Un plan d'assainissement en cours d'élaboration
Quant au plan d'assainissement, toujours inexistant, la Ville et le Canton expliquent que les travaux sont en cours. Avant tout au niveau des méthodes de dépollution. Pour ce qui est du déploiement concret de l'assainissement, le dossier est particulièrement compliqué. Une base légale claire fait toujours défaut et est en discussion à Berne. Et puis, sur le papier, quelque 3000 parcelles, publiques et privées, doivent potentiellement être assainies.
Le Canton a tout de même accepté de lever un coin du voile sur ses intentions. L'idée est de ne pas dépolluer toutes les parcelles, mais seulement celles qui ont une certaine concentration en dioxines (plus de 20 ng/kg) et sur lesquelles jouent régulièrement des enfants.
Un question d'ordre juridique
Selon des informations de la RTS, le Canton élabore ce plan sur la base d'une lettre de l'Office fédéral de l'environnement (OFEV), qui est très impliqué dans ce dossier.
Mais il est difficile de savoir si ce courrier daté de mars 2022 peut faire office de loi. Certains experts juridiques en doutent. Par conséquent, le Canton ne veut pas se précipiter.
Besoins à déterminer
"Un des grands travaux qui attendent les autorités, c'est de définir le besoin d'assainissement", indique Sylvain Rodriguez, le chef de la Direction de l'environnement industriel, urbain et rural du canton de Vaud.

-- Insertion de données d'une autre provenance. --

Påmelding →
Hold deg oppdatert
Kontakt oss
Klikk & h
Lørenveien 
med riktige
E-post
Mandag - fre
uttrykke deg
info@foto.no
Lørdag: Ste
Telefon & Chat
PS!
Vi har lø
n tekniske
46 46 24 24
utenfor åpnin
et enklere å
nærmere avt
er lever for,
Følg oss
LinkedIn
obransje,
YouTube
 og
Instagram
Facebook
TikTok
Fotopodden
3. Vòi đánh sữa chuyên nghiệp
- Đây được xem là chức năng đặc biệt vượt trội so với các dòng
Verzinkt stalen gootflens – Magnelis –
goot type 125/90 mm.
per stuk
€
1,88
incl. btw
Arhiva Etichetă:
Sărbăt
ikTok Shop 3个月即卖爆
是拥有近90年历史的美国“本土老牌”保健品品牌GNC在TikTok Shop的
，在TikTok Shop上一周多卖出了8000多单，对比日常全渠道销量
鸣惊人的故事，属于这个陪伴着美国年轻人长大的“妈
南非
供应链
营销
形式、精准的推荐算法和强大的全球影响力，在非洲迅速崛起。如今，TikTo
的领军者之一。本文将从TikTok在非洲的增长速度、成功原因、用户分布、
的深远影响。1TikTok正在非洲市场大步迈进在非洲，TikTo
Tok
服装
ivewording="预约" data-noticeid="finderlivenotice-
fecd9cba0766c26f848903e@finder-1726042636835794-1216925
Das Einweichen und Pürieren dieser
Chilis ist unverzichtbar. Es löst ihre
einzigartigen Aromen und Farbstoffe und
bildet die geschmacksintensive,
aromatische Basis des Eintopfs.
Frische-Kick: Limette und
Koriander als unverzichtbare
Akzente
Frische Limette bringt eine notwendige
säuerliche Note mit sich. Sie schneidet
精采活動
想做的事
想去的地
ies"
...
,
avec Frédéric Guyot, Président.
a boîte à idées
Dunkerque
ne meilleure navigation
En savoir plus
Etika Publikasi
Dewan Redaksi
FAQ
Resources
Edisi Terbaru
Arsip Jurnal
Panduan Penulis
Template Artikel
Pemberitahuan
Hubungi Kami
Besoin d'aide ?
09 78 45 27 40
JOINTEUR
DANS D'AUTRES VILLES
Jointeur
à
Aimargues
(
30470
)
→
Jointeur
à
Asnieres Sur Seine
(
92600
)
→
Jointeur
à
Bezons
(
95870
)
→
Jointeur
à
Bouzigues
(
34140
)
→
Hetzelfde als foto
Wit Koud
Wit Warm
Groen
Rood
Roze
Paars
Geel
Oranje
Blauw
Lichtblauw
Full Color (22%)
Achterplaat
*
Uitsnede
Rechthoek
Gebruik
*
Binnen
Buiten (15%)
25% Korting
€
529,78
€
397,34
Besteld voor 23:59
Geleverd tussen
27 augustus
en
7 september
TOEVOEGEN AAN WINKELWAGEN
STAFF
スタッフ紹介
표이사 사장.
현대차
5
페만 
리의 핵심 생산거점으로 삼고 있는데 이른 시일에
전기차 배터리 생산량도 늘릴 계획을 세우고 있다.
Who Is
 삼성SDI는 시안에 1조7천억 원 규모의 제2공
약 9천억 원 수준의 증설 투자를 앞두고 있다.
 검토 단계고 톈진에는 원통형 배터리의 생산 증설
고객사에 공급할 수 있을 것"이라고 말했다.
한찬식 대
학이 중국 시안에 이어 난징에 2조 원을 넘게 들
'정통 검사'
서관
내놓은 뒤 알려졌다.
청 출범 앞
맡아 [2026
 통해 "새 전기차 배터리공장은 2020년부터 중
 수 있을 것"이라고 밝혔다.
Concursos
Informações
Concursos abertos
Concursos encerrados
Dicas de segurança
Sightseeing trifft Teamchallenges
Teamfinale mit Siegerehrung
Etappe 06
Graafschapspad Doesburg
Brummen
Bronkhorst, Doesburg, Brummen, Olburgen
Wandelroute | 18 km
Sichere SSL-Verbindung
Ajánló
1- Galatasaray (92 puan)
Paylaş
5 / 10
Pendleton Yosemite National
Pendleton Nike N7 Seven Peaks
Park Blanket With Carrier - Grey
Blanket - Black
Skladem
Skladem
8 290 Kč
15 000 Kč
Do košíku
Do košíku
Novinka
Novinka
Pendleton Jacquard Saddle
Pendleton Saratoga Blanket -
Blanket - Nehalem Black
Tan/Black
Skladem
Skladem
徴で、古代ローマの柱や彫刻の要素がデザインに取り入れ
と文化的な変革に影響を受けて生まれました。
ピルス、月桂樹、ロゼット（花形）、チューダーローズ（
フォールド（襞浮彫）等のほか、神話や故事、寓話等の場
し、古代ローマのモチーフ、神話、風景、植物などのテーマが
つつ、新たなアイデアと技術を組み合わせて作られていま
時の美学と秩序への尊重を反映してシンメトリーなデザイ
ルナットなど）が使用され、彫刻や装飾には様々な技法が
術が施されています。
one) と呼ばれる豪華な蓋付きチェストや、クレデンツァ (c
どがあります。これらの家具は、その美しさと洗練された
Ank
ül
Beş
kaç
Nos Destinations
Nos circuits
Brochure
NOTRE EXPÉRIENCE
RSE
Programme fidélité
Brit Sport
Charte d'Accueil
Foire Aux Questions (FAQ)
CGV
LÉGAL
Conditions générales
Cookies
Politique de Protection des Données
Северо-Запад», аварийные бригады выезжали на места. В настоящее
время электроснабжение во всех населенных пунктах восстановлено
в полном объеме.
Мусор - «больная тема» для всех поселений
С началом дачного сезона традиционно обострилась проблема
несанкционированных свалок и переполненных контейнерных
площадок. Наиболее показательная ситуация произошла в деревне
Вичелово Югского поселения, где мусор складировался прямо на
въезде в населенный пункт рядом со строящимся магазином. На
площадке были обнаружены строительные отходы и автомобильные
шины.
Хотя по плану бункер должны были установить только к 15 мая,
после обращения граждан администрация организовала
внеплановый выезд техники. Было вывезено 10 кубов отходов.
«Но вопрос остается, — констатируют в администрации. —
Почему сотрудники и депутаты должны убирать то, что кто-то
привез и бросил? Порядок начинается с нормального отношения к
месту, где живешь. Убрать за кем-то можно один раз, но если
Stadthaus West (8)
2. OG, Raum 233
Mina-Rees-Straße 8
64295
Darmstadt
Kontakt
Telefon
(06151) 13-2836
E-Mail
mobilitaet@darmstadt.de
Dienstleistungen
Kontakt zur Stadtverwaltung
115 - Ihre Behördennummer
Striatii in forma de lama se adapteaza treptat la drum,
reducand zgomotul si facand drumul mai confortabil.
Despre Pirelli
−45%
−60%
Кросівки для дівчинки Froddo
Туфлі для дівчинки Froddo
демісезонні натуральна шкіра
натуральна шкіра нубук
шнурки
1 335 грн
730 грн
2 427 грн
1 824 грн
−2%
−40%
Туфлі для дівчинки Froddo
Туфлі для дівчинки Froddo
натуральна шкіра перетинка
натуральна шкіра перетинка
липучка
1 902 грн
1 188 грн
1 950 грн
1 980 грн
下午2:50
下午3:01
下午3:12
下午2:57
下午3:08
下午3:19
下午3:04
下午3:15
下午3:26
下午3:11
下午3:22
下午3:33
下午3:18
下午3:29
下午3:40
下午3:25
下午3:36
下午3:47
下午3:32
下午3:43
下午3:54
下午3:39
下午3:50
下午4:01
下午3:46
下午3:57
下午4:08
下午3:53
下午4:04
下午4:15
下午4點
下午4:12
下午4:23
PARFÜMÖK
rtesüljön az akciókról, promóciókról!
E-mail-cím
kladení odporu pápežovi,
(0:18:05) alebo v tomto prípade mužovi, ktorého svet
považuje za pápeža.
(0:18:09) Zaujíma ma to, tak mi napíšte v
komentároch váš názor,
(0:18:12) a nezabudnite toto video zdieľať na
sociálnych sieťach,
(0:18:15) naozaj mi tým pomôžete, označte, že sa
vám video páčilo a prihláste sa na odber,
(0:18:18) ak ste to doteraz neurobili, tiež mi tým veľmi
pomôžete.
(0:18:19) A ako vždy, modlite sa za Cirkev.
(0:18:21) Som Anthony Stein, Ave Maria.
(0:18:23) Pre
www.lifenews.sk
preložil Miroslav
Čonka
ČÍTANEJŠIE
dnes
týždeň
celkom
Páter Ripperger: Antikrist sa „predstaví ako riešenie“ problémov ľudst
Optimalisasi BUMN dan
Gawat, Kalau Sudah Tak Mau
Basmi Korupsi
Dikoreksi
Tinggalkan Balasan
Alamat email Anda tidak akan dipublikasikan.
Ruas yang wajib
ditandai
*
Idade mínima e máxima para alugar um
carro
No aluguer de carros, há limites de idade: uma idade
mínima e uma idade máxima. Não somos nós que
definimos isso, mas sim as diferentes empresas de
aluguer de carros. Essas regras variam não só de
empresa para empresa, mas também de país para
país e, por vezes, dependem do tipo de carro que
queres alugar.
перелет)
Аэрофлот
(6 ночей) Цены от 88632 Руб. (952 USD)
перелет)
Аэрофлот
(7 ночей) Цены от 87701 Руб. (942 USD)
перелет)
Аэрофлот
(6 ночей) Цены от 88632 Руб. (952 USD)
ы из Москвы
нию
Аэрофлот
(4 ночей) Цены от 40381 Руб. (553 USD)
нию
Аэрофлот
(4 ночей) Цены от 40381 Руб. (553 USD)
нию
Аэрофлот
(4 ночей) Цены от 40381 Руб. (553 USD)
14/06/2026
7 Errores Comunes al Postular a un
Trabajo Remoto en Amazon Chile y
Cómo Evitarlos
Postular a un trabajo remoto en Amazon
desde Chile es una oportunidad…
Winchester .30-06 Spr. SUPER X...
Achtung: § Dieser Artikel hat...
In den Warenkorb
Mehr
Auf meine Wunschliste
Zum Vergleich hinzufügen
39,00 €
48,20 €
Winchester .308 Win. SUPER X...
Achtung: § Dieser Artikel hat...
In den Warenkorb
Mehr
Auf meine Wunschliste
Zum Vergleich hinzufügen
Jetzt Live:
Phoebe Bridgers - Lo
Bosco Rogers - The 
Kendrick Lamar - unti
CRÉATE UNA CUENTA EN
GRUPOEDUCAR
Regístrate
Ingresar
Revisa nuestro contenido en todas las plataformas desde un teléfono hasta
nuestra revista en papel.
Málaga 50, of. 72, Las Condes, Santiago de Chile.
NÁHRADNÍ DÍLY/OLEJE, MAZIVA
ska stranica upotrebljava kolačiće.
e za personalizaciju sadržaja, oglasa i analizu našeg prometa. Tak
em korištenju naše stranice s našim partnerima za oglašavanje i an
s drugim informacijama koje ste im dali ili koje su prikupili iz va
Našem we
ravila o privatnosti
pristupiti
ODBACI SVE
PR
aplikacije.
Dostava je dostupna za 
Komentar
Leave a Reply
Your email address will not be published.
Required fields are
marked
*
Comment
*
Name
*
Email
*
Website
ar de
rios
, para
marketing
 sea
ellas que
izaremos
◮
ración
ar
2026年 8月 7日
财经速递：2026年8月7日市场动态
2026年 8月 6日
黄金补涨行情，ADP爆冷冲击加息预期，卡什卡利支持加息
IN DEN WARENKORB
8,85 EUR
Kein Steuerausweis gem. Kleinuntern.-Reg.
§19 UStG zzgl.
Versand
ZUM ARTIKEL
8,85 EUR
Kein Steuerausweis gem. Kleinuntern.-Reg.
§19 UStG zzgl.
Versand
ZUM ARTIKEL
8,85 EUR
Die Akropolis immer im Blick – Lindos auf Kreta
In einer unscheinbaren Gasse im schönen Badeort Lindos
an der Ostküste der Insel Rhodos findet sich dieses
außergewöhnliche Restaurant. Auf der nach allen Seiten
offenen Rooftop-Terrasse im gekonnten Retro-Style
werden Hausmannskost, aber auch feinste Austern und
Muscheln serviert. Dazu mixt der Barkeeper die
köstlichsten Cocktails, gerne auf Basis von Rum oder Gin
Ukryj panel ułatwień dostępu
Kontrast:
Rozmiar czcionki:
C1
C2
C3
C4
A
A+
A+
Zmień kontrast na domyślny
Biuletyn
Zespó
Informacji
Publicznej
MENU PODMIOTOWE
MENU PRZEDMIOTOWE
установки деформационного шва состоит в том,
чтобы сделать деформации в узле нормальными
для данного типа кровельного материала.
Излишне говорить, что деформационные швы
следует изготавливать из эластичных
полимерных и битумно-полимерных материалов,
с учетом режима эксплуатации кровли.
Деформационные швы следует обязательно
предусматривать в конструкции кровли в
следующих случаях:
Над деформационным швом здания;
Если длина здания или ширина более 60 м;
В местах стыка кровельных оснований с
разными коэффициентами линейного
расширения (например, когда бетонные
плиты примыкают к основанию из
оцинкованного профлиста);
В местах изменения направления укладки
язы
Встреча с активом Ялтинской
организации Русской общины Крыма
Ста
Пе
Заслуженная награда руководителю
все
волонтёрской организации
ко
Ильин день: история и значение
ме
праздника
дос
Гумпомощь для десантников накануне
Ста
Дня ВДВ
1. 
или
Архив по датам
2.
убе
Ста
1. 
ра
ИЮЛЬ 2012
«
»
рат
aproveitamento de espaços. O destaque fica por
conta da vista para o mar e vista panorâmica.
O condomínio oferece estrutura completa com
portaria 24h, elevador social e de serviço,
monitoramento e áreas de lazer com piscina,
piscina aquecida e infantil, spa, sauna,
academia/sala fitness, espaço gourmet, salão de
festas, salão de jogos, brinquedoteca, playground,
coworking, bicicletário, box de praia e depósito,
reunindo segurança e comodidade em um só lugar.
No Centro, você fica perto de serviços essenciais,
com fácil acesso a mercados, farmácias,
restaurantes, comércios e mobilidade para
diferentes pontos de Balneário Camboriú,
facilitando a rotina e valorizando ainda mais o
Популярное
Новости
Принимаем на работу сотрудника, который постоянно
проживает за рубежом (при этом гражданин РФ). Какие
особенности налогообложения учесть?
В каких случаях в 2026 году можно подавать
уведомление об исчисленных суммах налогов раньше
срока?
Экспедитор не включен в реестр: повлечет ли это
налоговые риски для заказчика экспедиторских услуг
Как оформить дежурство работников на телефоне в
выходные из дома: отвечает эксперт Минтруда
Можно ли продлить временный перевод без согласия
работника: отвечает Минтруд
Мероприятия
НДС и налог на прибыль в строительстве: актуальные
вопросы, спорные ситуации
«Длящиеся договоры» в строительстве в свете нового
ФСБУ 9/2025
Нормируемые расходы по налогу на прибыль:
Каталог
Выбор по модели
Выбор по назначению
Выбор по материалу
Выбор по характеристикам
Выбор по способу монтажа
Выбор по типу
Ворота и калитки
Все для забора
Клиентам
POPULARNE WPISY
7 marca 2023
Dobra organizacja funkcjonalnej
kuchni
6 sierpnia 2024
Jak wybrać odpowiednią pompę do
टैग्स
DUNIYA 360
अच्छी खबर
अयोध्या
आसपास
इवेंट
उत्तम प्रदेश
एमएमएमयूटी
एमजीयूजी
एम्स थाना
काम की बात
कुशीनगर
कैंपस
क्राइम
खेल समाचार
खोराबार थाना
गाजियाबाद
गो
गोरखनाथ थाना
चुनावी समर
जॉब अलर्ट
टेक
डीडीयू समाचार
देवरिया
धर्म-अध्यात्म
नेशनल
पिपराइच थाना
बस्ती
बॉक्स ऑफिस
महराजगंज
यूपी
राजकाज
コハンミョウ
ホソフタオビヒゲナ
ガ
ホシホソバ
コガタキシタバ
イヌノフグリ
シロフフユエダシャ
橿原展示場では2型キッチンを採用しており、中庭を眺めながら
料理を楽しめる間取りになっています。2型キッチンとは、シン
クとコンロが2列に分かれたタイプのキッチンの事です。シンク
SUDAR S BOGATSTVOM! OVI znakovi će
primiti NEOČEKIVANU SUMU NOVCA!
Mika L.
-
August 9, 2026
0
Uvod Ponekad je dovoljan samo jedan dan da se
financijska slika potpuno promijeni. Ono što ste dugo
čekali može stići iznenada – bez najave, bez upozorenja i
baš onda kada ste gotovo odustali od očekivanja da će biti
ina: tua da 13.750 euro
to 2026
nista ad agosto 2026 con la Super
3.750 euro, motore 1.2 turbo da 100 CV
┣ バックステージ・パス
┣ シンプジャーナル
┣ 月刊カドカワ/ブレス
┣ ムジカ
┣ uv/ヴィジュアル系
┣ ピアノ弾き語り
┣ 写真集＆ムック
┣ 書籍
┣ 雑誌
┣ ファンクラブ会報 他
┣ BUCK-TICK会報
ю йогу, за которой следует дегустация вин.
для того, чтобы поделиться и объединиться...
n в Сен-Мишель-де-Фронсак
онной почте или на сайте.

"C'est-à-dire déterminer quelle parcelle est à assainir en fonction des concentrations dans le sol. Ces analyses vont être demandées aux propriétaires. D'autre part, quelle est l'utilisation de ce sol? Là, les autorités devront fournir les outils pour bien déterminer si ce sont des parcelles où les enfants jouent vraiment", explique-t-il.
En toile de fond se joue aussi la probable perte de valeur de nombreux terrains pollués. Le Canton veut donc être le plus solide possible au niveau juridique, pour s'éviter une avalanche de recours. Des recours qui potentiellement retarderaient encore davantage la dépollution.
150 millions pour dépolluer
L'assainissement pourrait coûter quelque 150 millions de francs, selon Sylvain Rodriguez. Une révision de loi, actuellement débattue à Berne, prévoit une participation de la Confédération à hauteur de 40%. Mais qui paiera le reste?
Pour cela, il faudra clairement identifier les responsables de la pollution. L'étude historique publiée mercredi esquisse les débuts d'une réponse. Formellement, c'est au canton de statuer sur cette question très sensible. Un canton, semble-t-il, juge et partie dans cette affaire.